Re: [RFC PATCH] mm: swapfile: fix SSD detection with swapfile on btrfs

Johannes Weiner <hannes@xxxxxxxxxxx> · Tue, 26 Mar 2024 08:51:20 -0400

Hi Ying,

Thanks for taking a look!

On Tue, Mar 26, 2024 at 01:47:45PM +0800, Huang, Ying wrote:
> Johannes Weiner <hannes@xxxxxxxxxxx> writes:
> > +static struct swap_cluster_info *setup_clusters(struct swap_info_struct *p,
> > +						unsigned char *swap_map)
> > +{
> > +	unsigned long nr_clusters = DIV_ROUND_UP(p->max, SWAPFILE_CLUSTER);
> > +	unsigned long col = p->cluster_next / SWAPFILE_CLUSTER % SWAP_CLUSTER_COLS;
> > +	struct swap_cluster_info *cluster_info;
> > +	unsigned long i, j, k, idx;
> > +	int cpu, err = -ENOMEM;
> > +
> > +	cluster_info = kvcalloc(nr_clusters, sizeof(*cluster_info), GFP_KERNEL);
> >  	if (!cluster_info)
> > -		return nr_extents;
> > +		goto err;
> > +
> > +	for (i = 0; i < nr_clusters; i++)
> > +		spin_lock_init(&cluster_info[i].lock);
> >  
> > +	p->cluster_next_cpu = alloc_percpu(unsigned int);
> > +	if (!p->cluster_next_cpu)
> > +		goto err_free;
> > +
> > +	/* Random start position to help with wear leveling */
> > +	for_each_possible_cpu(cpu)
> > +		per_cpu(*p->cluster_next_cpu, cpu) =
> > +			get_random_u32_inclusive(1, p->highest_bit);
> > +
> > +	p->percpu_cluster = alloc_percpu(struct percpu_cluster);
> > +	if (!p->percpu_cluster)
> > +		goto err_free;
> > +
> > +	for_each_possible_cpu(cpu) {
> > +		struct percpu_cluster *cluster;
> > +
> > +		cluster = per_cpu_ptr(p->percpu_cluster, cpu);
> > +		cluster_set_null(&cluster->index);
> > +	}
> > +
> > +	/*
> > +	 * Mark unusable pages as unavailable.
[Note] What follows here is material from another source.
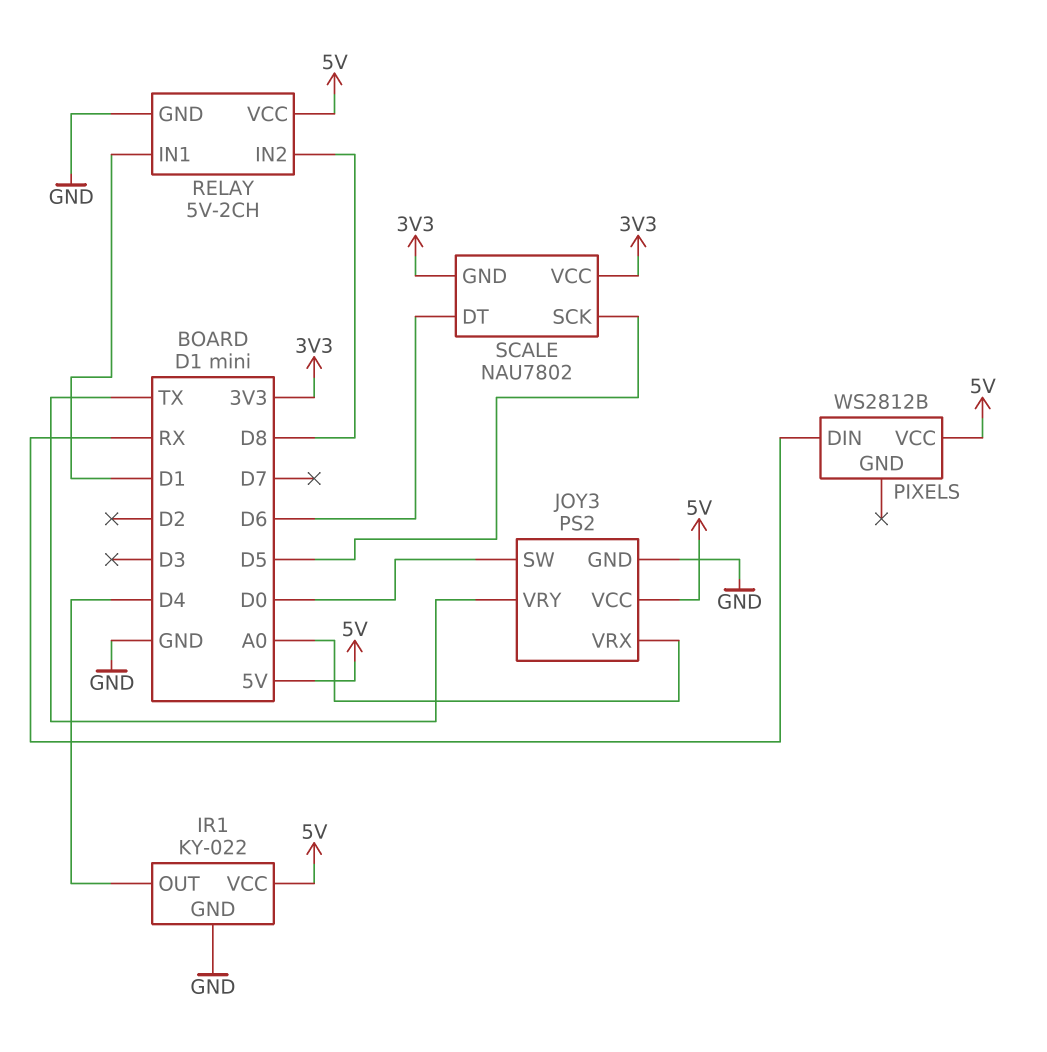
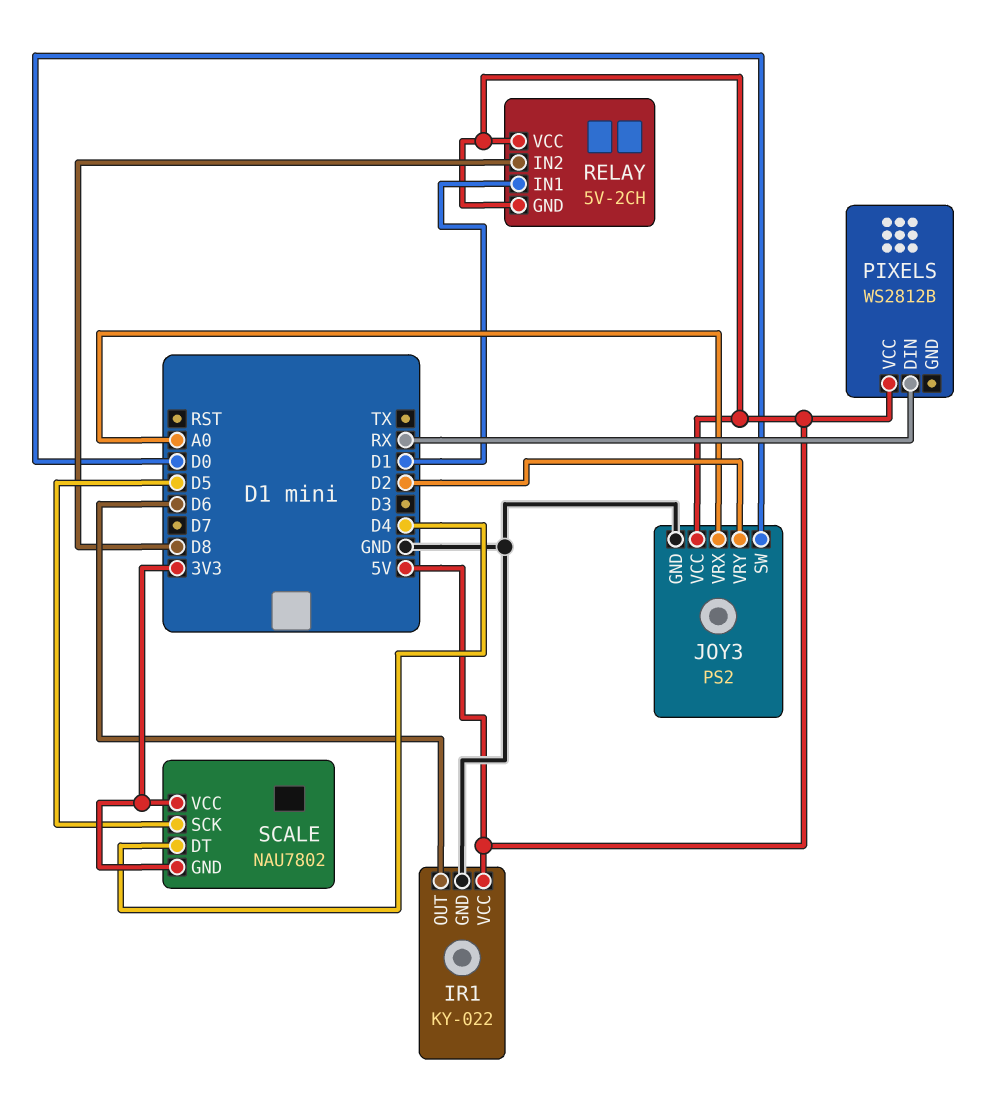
IR1 pin OUT: D4 -> D6
JOY3 pin VRY: TX -> D2
RELAY pin GND: GND -> 5V
SCALE pin DT: D6 -> D4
The clusters aren't
> > +	 * marked free yet, so no list operations are involved yet.
> > +	 */
> > +	for (i = 0; i < round_up(p->max, SWAPFILE_CLUSTER); i++)
> > +		if (i >= p->max || swap_map[i] == SWAP_MAP_BAD)
> > +			inc_cluster_info_page(p, cluster_info, i);
> 
> If p->max is large, it seems better to use an loop like below?
> 
>  	for (i = 0; i < swap_header->info.nr_badpages; i++) {
>                 /* check i and inc_cluster_info_page() */
>         }
> 
> in most cases, swap_header->info.nr_badpages should be much smaller than
> p->max.

Yes, it's a little crappy. I've tried to not duplicate the smarts from
setup_swap_map_and_extents() to avoid bugs if they go out of
sync. Consulting the map directly is a bit more robust. Right now it's
the badpages, but also the header at map[0], that needs to be marked.

But you're right this could be slow with big files. I can send an
update and add a comment to keep the functions in sync.